--- Activity ---
From the records below, pull each line that has "display".

╔══

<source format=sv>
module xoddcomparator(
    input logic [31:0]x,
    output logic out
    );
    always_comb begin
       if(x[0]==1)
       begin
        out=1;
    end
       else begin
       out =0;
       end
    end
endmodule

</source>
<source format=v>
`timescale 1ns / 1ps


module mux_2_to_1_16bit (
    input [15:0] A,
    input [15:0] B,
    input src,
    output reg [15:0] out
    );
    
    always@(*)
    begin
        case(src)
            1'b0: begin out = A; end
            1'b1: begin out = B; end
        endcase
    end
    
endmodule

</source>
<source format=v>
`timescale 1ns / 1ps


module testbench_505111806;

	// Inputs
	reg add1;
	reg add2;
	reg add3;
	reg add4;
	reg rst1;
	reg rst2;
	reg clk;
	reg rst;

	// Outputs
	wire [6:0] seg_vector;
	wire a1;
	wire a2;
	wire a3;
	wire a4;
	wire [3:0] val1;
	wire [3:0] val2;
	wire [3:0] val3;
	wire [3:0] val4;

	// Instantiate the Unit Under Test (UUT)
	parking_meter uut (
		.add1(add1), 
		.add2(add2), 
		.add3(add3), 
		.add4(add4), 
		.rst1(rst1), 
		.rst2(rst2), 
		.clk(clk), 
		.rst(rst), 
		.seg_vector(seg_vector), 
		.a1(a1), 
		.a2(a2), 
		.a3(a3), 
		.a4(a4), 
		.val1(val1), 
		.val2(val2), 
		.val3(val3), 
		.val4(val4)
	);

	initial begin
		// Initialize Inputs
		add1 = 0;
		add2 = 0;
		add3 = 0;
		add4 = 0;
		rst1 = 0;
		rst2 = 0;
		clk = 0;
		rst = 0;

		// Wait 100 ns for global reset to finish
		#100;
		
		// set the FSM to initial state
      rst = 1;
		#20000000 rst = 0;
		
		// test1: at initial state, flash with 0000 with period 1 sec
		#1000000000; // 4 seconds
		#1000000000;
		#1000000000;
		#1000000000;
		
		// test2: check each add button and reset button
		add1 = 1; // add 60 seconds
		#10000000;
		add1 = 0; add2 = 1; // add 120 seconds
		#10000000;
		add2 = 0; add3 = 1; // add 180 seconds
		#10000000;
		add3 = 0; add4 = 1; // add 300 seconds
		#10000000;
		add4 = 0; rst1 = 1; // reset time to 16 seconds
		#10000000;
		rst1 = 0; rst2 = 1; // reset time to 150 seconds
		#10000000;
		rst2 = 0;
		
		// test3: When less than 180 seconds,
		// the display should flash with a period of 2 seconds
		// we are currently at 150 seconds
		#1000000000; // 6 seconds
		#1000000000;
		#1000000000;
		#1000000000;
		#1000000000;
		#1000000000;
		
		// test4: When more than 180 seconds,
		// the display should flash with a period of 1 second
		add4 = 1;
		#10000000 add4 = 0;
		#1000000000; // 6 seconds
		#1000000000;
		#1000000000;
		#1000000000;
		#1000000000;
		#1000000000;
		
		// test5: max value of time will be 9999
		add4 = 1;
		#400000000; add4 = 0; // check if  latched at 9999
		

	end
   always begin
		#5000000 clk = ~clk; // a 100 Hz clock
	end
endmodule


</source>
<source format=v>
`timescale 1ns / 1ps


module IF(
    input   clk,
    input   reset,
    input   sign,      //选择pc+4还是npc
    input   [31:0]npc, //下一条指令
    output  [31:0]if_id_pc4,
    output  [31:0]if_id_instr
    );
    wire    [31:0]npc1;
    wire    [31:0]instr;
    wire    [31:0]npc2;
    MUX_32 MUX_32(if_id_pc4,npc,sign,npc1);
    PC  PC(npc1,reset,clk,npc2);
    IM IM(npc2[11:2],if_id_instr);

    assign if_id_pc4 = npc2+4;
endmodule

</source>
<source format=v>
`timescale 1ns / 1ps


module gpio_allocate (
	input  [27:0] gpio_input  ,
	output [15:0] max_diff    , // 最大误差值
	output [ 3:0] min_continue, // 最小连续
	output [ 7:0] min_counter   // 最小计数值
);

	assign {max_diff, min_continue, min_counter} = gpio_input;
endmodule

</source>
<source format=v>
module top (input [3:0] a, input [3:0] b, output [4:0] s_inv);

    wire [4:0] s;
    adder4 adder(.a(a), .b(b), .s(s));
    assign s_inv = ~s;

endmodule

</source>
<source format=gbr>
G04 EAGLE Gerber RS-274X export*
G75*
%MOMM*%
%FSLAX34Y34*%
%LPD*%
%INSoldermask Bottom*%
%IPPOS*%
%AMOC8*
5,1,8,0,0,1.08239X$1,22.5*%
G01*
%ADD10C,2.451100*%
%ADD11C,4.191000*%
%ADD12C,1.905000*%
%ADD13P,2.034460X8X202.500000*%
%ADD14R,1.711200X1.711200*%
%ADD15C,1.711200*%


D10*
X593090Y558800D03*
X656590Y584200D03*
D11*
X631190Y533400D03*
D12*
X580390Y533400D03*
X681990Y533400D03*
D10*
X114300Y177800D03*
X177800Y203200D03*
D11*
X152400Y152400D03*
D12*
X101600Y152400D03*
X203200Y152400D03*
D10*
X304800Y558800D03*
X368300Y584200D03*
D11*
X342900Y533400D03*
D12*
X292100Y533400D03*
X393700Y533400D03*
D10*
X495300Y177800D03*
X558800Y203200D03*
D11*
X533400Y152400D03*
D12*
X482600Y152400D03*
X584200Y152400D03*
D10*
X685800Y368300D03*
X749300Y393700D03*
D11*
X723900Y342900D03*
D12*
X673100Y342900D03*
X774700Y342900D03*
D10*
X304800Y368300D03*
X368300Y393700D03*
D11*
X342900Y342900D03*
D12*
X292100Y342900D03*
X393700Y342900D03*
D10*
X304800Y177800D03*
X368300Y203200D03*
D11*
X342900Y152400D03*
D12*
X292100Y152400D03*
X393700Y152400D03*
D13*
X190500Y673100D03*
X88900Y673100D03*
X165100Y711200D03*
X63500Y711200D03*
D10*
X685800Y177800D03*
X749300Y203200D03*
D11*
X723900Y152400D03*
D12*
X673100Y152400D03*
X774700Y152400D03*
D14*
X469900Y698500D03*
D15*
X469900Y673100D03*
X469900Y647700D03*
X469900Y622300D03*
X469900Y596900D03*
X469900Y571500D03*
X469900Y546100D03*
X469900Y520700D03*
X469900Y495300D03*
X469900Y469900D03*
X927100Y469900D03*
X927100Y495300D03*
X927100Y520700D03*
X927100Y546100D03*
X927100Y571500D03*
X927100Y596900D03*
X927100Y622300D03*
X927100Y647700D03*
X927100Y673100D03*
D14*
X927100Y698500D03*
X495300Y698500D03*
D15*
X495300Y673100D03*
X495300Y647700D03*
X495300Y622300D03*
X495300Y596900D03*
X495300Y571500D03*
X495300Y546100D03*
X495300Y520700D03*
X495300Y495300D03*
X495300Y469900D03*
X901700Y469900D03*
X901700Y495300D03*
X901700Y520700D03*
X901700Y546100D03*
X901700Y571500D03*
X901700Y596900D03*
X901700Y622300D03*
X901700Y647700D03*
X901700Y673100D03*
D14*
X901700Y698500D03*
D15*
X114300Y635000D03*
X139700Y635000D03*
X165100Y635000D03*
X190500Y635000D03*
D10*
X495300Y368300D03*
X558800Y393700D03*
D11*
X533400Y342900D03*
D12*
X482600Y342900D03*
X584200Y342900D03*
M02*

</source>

╚══
╔══

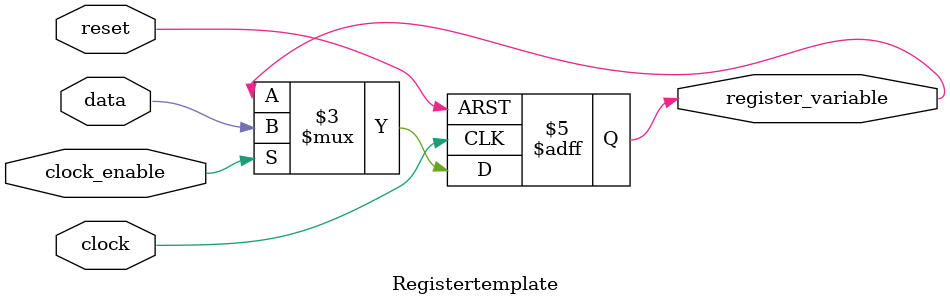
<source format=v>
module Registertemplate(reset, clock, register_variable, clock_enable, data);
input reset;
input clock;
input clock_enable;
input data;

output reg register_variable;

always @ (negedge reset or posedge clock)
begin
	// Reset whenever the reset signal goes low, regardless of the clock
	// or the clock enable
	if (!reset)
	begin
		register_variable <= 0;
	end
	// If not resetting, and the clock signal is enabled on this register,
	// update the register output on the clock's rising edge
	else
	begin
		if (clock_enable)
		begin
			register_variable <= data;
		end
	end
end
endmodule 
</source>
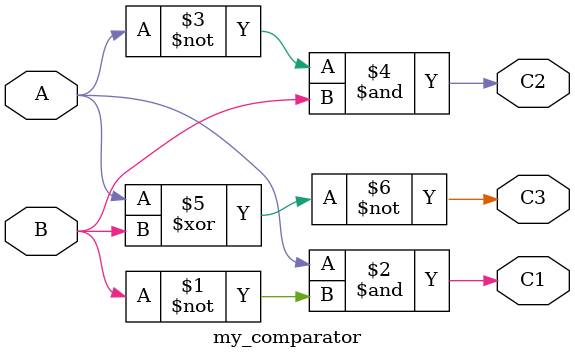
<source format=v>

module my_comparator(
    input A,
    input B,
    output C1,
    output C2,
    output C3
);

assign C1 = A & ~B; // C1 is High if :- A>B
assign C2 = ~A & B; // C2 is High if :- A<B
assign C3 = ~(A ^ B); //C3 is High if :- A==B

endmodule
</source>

╚══

--- Output of the exercise ---
		// the display should flash with a period of 2 seconds
		// the display should flash with a period of 1 second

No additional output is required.